……スマヌ……
水曜日の夕方。
我が主・『ビジン(雉白猫・○歳)』様を病院に連れて行くことになりました。
我が家には猫トイレを四つ設置してあるのですが、ほんの僅かな間にそこを何度も巡る。それぞれで腰を下ろすも数滴しか尿が出ない状態でした。機嫌が悪いとか、蹲って動けない、と言う感じではないものの、当然、こんな状態を放っておくわけにはいきません。
大急ぎで支度を済ませ、かかりつけの動物病院にこれから伺う旨を電話しようとした手が止まりました。
人間用の病院も動物病院も水曜日休診の所は多いのです。そして、かかりつけにしている動物病院もまた、水曜休診なのです。
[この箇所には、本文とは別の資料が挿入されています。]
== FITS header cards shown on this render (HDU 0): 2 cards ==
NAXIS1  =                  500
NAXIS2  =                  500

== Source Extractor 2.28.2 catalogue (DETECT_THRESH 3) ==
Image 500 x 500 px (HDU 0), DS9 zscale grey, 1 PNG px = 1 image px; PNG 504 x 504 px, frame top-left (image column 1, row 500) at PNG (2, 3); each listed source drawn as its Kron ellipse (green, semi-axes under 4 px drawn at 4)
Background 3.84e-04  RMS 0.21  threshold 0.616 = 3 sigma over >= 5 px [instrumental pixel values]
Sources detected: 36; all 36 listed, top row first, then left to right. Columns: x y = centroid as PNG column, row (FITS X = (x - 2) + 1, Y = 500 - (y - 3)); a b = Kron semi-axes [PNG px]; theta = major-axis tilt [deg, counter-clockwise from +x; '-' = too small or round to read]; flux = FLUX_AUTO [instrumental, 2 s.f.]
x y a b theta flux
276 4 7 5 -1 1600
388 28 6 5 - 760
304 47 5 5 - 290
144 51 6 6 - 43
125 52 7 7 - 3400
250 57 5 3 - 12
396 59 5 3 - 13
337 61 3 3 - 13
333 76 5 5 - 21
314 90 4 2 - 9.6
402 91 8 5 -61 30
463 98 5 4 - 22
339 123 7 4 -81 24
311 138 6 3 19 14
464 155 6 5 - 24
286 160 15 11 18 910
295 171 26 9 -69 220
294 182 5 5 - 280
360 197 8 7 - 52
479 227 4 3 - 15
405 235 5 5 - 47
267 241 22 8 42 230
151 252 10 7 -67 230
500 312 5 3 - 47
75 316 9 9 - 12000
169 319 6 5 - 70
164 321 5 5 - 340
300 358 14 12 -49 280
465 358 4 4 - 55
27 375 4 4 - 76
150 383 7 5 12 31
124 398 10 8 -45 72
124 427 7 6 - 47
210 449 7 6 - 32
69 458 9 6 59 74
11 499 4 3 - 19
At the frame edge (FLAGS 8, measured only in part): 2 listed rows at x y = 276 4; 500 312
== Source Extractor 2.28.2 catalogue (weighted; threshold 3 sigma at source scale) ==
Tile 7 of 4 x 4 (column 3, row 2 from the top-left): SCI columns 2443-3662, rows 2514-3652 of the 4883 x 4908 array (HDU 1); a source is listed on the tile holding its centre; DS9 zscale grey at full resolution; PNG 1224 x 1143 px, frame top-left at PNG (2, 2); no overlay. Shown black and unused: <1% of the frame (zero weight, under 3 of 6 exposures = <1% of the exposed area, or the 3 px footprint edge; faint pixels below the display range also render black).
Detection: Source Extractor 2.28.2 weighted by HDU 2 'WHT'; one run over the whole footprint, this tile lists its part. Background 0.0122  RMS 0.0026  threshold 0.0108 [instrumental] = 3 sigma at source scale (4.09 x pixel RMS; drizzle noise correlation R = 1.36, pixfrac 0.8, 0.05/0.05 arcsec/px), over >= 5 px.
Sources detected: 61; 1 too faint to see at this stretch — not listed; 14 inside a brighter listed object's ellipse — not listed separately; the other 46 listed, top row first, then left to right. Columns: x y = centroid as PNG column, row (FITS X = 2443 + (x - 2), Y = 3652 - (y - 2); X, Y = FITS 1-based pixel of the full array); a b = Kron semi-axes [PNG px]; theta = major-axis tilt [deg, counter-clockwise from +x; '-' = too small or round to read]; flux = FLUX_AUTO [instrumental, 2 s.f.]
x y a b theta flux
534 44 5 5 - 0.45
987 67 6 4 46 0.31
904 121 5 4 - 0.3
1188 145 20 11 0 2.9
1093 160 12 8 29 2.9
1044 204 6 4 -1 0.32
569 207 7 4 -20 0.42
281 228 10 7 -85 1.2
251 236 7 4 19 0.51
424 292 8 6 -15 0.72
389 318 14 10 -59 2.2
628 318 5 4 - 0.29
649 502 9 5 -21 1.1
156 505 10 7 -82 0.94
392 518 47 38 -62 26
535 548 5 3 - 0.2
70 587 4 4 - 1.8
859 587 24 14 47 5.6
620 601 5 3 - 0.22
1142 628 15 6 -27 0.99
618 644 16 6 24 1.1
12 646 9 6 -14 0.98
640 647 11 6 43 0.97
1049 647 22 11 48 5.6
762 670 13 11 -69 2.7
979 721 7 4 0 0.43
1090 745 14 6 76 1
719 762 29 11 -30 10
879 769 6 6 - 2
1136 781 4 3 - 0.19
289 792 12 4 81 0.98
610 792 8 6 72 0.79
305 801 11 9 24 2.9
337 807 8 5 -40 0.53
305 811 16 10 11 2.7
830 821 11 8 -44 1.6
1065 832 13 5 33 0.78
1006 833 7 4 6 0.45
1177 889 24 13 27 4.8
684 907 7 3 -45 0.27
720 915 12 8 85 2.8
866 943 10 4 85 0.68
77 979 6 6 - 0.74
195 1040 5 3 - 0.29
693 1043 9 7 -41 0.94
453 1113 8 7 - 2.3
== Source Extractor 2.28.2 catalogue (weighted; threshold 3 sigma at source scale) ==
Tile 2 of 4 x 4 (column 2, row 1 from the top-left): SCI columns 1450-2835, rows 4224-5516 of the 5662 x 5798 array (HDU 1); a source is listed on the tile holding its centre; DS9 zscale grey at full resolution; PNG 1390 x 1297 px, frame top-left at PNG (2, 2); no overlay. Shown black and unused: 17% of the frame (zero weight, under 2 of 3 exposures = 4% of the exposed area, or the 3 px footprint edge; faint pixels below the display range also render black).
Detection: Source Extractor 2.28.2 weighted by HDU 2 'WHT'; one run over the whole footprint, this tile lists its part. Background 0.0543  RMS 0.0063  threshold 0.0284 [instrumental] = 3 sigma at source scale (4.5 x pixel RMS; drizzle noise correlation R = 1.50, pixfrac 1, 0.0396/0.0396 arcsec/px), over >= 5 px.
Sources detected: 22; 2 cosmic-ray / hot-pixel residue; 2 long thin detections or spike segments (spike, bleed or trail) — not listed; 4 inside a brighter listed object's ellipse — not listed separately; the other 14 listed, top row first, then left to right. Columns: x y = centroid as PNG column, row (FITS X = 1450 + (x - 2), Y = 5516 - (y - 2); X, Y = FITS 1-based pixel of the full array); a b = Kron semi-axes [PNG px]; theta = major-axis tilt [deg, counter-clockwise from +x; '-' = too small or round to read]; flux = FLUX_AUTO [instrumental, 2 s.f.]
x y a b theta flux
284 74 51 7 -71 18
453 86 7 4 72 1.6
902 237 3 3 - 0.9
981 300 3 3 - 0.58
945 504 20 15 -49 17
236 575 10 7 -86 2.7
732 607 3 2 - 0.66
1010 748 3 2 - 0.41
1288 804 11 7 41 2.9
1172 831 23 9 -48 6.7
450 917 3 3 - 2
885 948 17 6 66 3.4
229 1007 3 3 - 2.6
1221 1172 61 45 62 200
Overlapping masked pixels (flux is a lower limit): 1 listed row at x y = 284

我が家の猫、特に『ビジン』は、何故か水曜日、若しくは夕方から明け方にかけて体調を崩すことが多く、それを見るにつけ、「病院になど行かぬ!」という強い意志を感じるのです……が、こちらとしてはその意志を通すわけにはいきません。すかさず水曜日も診療している第二のかかりつけ(それをかかりつけと言っていいのか……)のN動物病院へと向かいました。
N動物病院は水曜は予約も不要で、待合室が少し狭いのですが明るくて清潔感があって、受付のお嬢さんがとても感じがよろしい。先生も助手の方も、診察台でバイブレーション機能を最大にしているびびりな『ビジン』を、「可愛いお顔」「毛艶がいいですね」「綺麗な目の色」と最大限に褒め宥めつつ、優しく手早く処置してくれるのです。
先生の説明も丁寧で、第一のかかりつけでは無くても安心してお任せできる病院なのです。
で。CTや導尿による尿検査等の結果、「細菌性膀胱炎の疑い」とのことでした。対症療法として炎症止めの注射をする際にも、「『ビジン』の家での普段の様子」「かかりつけのS動物病院で年一回受けている健康診断の結果」や、「日頃どんなアドバイスを受けているか」など、かなり細かく訊ねてくださって、とても心強かったです。ほっとして、ちょっと涙ぐみかけた……その時。
見てしまったのです。
診察台の上で先生に優しく撫でられている内に、少しだけ心を許してしまった『ビジン』の、本当に微かですがうっとりした顔を……私と目が合った瞬間、「いや別に、気持ち良くないし。早く帰りたいし」みたいに取り繕ってたけれど、しっかり見てしまったが。尻尾をぴーん上げて、先生の手に頬っぺたを寄せようとしてなかった⁉
診察が終わり、いそいそとキャリーケースに入って行く時も、一瞬「ちら」と先生を振り返った『ビジン』。